-- BEGIN Text excerpt --

Best case height for a binary tree with N internal nodes - algorithm

I am working through Algorithms in C++ by Robert Sedgewick and came across the following statement:
The height of a binary tree with N internal nodes is at least lg N
and at most N-1. The best case occurs in a balanced tree with 2^i
internal nodes at every level except possibly the bottom level. If the
height is "h" then we must have
2^(h-1) < N+1 <= 2^h
since there are N+1 external nodes.
There wasn't much explanation surrounding the inequality, so my question is: how did the author deduce the inequality and what is it showing exactly?
Thanks!

The inequality 2^(h-1) < N + 1 <= 2^h demonstrates that, for a given height h, there is a range of node quantities that will have h as a minimum height in common. This is indicative of the property: all binary trees containing N nodes will have a height of at least log(N) rounded up to the next integer.
For example, a tree with either 4, 5, 6 or 7 nodes can have at best a minimum height of 3. One less than this range, and you can have a tree of height 2; one more and the best you can do is a height of 4.

-- END Text excerpt --
-- BEGIN Records supplied --

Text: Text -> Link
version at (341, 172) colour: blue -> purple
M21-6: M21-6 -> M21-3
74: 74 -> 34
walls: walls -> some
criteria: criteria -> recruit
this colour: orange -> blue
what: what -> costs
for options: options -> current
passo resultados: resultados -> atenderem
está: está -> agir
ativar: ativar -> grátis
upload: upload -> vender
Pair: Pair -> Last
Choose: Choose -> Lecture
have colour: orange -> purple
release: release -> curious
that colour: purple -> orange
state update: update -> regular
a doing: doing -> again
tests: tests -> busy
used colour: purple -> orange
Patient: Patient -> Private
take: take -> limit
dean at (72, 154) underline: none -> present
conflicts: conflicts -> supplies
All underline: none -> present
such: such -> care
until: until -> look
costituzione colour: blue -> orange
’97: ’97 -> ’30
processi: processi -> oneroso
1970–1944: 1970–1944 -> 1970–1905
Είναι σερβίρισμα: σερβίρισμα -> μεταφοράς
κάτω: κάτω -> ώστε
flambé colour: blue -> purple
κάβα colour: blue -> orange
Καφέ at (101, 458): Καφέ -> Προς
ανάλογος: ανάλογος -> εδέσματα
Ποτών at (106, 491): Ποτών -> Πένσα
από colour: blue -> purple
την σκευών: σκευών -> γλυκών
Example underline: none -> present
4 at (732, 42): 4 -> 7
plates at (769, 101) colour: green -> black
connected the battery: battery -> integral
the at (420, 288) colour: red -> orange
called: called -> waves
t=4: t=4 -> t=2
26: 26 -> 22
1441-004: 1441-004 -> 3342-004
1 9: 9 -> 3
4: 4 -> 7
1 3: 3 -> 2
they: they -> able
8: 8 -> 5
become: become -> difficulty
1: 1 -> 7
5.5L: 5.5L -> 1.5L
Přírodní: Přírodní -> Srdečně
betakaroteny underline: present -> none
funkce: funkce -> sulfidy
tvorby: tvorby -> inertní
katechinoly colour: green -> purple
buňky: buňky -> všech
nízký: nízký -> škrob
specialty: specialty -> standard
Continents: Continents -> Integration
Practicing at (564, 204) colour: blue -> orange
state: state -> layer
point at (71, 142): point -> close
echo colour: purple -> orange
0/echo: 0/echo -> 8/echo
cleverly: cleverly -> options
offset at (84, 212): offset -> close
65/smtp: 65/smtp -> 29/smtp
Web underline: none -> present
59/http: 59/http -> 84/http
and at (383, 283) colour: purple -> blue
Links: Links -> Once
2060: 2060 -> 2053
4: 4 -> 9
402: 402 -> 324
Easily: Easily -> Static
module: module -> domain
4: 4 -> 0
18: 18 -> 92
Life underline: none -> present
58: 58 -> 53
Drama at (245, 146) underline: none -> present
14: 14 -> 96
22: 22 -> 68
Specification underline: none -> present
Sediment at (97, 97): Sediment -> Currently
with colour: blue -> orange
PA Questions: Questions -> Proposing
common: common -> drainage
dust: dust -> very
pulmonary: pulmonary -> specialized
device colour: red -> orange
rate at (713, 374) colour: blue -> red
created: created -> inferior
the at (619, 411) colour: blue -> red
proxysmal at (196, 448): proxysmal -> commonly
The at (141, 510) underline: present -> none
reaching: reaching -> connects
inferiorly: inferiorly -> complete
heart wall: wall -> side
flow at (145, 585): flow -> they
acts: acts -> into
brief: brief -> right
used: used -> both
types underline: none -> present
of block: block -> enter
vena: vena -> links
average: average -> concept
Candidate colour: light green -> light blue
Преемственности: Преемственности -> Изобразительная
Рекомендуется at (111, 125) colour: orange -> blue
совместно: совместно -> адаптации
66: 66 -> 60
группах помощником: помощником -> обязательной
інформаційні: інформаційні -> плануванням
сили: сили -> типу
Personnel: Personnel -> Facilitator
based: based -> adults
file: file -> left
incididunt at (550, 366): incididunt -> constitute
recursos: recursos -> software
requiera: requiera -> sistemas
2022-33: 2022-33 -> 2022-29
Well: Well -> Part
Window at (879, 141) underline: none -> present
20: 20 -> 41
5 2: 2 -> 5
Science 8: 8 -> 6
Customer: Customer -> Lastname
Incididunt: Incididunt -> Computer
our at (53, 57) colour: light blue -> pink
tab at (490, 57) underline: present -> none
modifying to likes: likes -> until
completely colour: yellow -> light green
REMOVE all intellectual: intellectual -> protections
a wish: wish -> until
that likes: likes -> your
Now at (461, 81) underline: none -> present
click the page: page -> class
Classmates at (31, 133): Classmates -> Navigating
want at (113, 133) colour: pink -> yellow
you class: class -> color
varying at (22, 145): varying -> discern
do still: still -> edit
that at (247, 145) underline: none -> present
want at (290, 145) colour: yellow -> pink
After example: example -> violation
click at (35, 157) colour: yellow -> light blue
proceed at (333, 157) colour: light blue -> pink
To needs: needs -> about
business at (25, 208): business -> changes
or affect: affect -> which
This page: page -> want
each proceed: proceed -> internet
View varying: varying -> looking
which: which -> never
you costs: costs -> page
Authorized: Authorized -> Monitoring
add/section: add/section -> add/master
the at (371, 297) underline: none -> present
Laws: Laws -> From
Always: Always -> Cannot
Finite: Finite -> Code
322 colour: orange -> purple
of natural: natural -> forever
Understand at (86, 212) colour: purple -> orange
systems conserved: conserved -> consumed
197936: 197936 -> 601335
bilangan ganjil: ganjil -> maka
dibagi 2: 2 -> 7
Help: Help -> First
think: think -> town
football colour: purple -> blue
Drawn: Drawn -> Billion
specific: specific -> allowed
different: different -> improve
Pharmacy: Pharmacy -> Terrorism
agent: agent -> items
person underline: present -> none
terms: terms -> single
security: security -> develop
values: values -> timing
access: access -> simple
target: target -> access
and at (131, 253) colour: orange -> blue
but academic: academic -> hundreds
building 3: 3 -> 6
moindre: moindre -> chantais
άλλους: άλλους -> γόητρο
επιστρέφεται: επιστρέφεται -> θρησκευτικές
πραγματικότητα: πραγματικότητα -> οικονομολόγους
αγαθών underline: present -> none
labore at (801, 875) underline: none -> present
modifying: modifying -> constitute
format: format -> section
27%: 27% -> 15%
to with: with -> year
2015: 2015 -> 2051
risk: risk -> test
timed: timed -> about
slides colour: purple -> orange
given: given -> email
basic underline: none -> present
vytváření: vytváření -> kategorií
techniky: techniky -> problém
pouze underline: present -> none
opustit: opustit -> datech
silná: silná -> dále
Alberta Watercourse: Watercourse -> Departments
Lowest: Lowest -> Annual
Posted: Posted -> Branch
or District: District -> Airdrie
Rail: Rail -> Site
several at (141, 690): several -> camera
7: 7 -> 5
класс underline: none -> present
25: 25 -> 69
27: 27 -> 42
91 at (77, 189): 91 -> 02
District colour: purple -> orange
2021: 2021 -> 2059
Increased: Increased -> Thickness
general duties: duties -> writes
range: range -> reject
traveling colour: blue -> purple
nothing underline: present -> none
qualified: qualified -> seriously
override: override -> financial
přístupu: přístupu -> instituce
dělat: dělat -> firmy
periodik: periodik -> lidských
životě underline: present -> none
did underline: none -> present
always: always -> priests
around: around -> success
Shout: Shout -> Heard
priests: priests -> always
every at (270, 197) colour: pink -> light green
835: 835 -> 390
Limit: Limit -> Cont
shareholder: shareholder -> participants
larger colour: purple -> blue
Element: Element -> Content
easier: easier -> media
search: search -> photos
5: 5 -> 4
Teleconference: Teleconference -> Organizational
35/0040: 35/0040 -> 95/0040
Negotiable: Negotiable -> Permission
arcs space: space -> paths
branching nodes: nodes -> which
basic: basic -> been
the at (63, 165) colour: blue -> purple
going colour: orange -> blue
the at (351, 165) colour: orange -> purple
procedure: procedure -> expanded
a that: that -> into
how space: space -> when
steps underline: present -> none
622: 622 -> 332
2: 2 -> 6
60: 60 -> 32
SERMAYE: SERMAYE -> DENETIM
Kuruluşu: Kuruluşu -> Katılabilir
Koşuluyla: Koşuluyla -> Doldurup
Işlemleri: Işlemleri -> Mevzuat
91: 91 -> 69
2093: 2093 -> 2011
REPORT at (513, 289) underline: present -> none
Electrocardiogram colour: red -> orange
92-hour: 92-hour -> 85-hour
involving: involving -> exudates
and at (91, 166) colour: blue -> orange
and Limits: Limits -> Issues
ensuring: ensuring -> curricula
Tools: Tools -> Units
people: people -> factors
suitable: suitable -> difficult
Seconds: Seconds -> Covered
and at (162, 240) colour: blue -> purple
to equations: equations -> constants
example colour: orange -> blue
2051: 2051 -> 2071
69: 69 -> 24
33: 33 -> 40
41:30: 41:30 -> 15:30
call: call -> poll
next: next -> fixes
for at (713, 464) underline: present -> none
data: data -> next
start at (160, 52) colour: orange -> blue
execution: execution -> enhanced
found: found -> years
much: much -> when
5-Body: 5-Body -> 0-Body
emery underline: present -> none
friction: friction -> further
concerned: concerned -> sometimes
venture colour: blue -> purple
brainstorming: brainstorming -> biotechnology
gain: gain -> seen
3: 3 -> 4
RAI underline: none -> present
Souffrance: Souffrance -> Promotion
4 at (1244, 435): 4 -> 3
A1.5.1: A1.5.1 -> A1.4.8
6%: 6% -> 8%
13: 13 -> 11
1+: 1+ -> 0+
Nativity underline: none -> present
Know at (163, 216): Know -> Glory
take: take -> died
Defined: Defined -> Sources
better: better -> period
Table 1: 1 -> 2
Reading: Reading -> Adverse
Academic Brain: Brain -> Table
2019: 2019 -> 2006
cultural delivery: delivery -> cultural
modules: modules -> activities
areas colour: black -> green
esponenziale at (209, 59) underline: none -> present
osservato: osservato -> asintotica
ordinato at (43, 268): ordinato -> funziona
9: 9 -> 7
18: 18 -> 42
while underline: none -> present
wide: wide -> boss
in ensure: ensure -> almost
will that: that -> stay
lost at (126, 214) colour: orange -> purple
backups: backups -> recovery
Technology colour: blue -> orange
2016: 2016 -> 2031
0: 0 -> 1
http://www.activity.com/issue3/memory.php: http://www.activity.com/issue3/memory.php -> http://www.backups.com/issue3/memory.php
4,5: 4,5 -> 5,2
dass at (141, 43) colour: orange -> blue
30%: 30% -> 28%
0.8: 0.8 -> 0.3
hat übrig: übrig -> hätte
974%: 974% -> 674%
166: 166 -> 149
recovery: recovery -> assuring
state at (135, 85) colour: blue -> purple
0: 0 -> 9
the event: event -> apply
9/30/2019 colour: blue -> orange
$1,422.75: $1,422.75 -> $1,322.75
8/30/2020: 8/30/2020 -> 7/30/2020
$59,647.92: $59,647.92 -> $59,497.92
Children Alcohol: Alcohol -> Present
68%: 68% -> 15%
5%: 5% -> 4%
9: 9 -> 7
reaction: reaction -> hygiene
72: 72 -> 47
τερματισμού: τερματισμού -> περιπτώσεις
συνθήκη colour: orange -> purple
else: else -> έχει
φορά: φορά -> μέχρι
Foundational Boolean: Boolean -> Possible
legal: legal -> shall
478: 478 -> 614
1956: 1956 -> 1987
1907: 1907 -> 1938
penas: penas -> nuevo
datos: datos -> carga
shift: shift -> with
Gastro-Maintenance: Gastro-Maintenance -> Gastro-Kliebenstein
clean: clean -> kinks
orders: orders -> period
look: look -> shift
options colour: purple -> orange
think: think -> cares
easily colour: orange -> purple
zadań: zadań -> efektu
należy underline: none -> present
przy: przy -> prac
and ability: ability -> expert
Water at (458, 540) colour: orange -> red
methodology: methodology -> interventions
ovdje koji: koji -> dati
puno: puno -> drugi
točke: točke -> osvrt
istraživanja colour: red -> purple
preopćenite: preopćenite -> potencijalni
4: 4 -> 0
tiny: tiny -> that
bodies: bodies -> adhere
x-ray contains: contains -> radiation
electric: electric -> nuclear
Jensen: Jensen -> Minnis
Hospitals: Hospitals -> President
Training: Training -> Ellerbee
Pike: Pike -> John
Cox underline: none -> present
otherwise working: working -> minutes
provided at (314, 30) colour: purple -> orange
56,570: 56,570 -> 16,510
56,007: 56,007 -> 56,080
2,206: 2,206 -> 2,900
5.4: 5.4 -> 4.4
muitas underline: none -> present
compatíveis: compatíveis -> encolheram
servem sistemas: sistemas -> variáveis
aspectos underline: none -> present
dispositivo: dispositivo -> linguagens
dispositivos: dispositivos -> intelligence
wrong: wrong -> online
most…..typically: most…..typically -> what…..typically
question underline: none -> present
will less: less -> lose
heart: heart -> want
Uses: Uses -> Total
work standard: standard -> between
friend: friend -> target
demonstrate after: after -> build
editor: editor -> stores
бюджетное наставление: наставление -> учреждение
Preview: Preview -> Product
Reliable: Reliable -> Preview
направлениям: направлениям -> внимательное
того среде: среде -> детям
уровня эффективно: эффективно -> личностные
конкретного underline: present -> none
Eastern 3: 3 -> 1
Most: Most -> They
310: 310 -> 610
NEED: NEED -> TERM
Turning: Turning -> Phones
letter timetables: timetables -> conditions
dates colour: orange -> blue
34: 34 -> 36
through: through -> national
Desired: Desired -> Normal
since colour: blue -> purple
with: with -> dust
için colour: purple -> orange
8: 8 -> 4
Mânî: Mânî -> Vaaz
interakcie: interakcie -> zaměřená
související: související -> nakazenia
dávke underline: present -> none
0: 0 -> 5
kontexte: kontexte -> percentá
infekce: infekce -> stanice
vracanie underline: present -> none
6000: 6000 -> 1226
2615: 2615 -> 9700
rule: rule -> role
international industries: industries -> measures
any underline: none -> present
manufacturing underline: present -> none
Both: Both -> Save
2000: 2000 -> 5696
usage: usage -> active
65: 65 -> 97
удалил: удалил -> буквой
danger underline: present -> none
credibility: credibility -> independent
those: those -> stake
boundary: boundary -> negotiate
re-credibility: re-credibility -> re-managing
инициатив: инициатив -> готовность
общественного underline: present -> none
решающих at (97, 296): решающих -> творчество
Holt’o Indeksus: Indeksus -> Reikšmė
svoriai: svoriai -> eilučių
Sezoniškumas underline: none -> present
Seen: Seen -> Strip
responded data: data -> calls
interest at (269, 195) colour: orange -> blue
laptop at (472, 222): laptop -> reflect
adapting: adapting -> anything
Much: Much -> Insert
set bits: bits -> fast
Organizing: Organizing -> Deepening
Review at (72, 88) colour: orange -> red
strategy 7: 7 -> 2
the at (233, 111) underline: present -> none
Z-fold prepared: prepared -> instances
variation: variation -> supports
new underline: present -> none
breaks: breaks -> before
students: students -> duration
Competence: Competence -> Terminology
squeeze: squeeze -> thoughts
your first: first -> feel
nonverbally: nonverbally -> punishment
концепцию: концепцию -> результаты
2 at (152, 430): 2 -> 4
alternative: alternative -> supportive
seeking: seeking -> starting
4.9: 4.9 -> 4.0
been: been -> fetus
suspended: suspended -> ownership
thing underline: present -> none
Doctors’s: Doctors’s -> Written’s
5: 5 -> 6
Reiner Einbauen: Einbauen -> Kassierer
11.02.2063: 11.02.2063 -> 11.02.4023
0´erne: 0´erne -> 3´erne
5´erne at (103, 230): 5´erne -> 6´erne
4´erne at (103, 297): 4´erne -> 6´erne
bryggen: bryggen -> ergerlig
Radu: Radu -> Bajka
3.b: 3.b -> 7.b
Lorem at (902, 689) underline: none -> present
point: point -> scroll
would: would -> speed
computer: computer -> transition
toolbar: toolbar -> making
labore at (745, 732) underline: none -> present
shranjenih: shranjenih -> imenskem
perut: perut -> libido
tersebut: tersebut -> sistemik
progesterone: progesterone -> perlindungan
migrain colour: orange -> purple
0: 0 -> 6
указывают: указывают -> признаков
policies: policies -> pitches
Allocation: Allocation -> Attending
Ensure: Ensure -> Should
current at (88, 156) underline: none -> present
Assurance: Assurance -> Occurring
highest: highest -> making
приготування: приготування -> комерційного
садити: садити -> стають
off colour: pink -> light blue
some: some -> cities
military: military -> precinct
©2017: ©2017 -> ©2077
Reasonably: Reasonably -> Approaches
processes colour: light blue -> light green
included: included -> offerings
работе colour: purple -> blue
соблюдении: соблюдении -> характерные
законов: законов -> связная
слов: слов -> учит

-- END Records supplied --

*Do this*.
Reproduce the binary tree thread word for word from "There wasn't much" to "height of 4.". The rows have no connection to the binary tree thread.

*Reply to the exercise*.
There wasn't much explanation surrounding the inequality, so my question is: how did the author deduce the inequality and what is it showing exactly?
Thanks!

The inequality 2^(h-1) < N + 1 <= 2^h demonstrates that, for a given height h, there is a range of node quantities that will have h as a minimum height in common. This is indicative of the property: all binary trees containing N nodes will have a height of at least log(N) rounded up to the next integer.
For example, a tree with either 4, 5, 6 or 7 nodes can have at best a minimum height of 3. One less than this range, and you can have a tree of height 2; one more and the best you can do is a height of 4.